5. Then in the bottom box, type this (but replace ADDRESS, with the name of your address field):
get_num_from_string(!ADDRESS!)


Hint: Choose long integer as your datatype for the new field. Or if you want to keep it a string, make the function return "num" instead of "integer"
DouglasSands
Occasional Contributor II

def get_num_from_string(string):
    '''This function retrieves numbers from a string and converts them to integers'''
    # Create empty string to store numbers as a string
    num = ''
    # Loop through characters in the string
    for i in string:
        # If one of the characters is a number, add it to the empty string
        if i in '1234567890':
            num+=i
    # Convert the string of numbers to an integer
    integer = int(num)
    return integer



But this breaks down if the string looks like:

>>> text = 'Value  = -12.214'
>>> num = get_num_from_string(string)
>>> num
12214


Which flips the sign and multiples the number by n where n is the number of digits to the right of the decimal.

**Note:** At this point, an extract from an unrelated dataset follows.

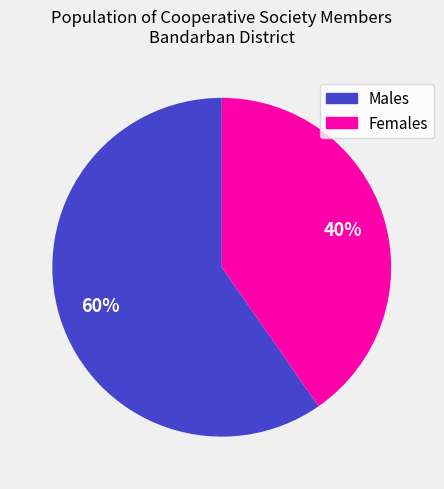

What is the majority slice?

Males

It will also fail for situations in addresses like '123 72nd St.' which would become 12372.
0 Kudos
DanPatterson_Retired
MVP Emeritus

from Phil's 2nd post... where a solution works 95% of the time.. perhaps find a solution for it and then determine whether the remaining 5% has unique characteristics that the first 95% doesn't share... Often a two stage solution is faster and more elegant than a one-pass run.  It would be interesting to see this type of dataset broken down on those lines.  I am sure that people dealing with geocoding all the time, can come up with examples where failure of the one-step solution occurs all the time.

MatsElfström
New Contributor II

This is of no help, but I'd like to mention that MapBasic/MapInfo has had the function Val(str), from the start. And it has been of great use to me. Today I miss it in ArcGIS. Incidently, not even FME or Excel seem to have a straightforward transformer or module to do this. Strange indeed.